Soriano, 2 Cubs MVP's and a few great old-time Cubs

When comparing Cubs players through history, finding the right place to start can be tricky.  For Alfonso Soriano, who played for the Cubs for 7 years (2007-2013), it seemed best to look at Soriano's cumulative WAR as a Cubs player and look at who posted a similar WAR figure as a Cubs outfielder.  It was an interesting mix of players that could be compared to Soriano.

The surprise:

Andre Dawson won the MVP for the Cubs, he's a Hall of Famer (granted, many of his statistics were compiled on other teams) and widely regarded as a great Cubs player.  Soriano's overall numbers seem to be slightly better than Dawson, although it is a very close comparison.   

Soriano had just 176 more PA than Dawson (both as a Cub) so it's a good comparison on total statistics.  Soriano hit just 7 more home runs, drove in 38 more runs, but Dawson scored 61 more runs than Soriano (a little surprising considering that Soriano batted 1st for most of his Cubs career).  The batting average, OBP and slugging are also very close for Soriano & Dawson.  Dawson has a decent advantage in WRC+ of 122-109.  The shocking part of this comparison was that it appears the wildcard that has Soriano with a better WAR than Dawson was his defensive contribution to the WAR figure (Soriano 32.3 to Dawson's -39.2).  I watched both play the outfied for the Cubs, Dawson was not as fast as he was early in his career, but still had a great throwing arm and seemed to be solid in right field while Soriano also had a great throwing arm, but when balls were hit to left field, it seemed to be an adventure quite often.  It's a great comparison to see how close these 2 Cubs are in their careers with the team.

Another Cubs MVP:

Dawson won an MVP as a Cub and Soriano's numbers are similar to another Cubs MVP, this one from 1952, Hank Sauer.  Sauer has the edge over Soriano in nearly every offensive category, but like Dawson, poor defense seemed to drive down his overall WAR figure, giving Soriano just a slight edge in WAR (18.9 to 18.5) in just 130 more plate appearances.  

Past Cubs who relied more on speed and hitting:

Solly Hoffman, Jimmy Slagle & Augie Galan all played for the guys pre-1940 when home runs were not hit nearly as often as they are today, but they all posted WAR numbers similar to Soriano.  All 3 had more stolen bases and a higher batting average than Soriano.  All 4 hitters had a very close WRC+ so their offensive contributions to the Cubs was nearly identical (Galan, 111, Soriano, 109, Hoffman, 109, Slagle, 108).

Birthday: January 7

September 29, 1998:
Purchased by the New York Yankees from Hiroshima Toyo Carp (Japan Central).

February 16, 2004:

Traded by the New York Yankees with a player to be named later to the Texas Rangers for Alex Rodriguez and cash.
The New York Yankees sent Joaquin Arias (April 23, 2004) to the Texas Rangers to complete the trade.

November 20, 2006:
Signed as a Free Agent with the Chicago Cubs.

April 15, 2008
Dusty Baker brings his #12 back to Wrigley Field as the Cincinnatti Reds manager.

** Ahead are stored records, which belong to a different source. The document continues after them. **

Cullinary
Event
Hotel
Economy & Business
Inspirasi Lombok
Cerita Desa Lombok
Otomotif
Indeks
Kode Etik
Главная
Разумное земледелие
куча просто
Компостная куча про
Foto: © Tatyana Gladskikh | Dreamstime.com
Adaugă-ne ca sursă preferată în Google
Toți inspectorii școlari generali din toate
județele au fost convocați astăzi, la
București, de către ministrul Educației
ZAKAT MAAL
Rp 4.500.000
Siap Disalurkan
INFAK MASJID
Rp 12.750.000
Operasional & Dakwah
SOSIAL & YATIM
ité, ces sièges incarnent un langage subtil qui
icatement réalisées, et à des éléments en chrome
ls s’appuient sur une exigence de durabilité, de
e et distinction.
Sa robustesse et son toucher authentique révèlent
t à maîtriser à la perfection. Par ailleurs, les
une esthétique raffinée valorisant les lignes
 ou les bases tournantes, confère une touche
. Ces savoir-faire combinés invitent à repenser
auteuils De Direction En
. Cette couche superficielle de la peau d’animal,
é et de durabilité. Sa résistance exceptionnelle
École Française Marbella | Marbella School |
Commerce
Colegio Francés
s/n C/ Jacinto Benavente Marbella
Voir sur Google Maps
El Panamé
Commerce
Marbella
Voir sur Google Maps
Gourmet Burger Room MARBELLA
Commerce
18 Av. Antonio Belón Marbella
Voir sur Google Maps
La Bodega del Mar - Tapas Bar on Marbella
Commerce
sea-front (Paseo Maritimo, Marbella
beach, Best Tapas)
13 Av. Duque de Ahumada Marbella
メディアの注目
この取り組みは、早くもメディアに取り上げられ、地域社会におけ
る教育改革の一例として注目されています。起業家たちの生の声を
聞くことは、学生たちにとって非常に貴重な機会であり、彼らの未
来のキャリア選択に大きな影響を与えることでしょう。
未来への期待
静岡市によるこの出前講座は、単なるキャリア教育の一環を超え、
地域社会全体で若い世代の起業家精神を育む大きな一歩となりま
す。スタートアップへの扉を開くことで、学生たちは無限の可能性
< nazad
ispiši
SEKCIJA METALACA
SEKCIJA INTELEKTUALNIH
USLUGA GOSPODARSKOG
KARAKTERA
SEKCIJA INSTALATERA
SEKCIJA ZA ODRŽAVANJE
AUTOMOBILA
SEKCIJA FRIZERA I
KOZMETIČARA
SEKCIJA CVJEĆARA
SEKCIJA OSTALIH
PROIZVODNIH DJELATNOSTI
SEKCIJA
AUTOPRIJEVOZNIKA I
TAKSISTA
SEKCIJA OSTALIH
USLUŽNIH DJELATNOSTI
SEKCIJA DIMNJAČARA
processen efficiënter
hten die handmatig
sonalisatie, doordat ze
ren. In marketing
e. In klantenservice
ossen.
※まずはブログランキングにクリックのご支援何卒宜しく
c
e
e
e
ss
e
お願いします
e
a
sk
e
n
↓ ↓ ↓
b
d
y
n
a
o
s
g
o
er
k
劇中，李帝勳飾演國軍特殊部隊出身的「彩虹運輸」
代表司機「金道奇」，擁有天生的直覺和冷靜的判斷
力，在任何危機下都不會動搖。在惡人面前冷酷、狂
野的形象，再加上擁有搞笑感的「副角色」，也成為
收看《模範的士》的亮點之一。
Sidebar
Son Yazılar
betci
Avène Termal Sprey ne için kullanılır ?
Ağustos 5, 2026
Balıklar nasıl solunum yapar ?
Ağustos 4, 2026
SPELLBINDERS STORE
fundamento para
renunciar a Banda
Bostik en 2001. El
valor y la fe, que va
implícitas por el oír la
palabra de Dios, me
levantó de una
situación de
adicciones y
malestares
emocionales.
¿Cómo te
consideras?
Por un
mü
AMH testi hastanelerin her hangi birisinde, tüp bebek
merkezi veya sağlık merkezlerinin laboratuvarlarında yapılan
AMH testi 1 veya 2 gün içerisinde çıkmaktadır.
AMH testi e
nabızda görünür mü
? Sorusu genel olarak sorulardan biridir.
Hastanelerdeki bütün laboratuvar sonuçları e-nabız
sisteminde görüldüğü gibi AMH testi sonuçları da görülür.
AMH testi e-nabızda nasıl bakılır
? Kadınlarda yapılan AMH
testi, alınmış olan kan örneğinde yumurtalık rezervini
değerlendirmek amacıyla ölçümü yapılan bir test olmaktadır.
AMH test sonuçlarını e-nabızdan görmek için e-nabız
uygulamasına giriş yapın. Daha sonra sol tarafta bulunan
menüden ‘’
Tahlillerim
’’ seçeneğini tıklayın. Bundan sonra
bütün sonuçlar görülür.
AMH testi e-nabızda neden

Another cubs curse perhaps, his #12 counterpart,
Alfonso Soriano pulls up lame on a fly ball and leaves the game. Soriano would return to the Cubs lineup by May 1, however, he has never
been the type of stolen base threat that he was when the Cubs first signed him.

September 28, 2007
The Chicago Cubs clinch the NL Central division title with a 6 - 0 shutout of the Cincinnati Reds, combined with a loss by the Milwaukee Brewers. Alfonso Soriano hits his 32nd home run of the season to lead off the game. The lead off home run, Soriano's 6th leadoff home run, sets a major league record. It is also Soriano's 13th home run in September tying him with Ernie Banks as the most home runs int he month of September. Soriano will hit his 14th on September 30, 2007.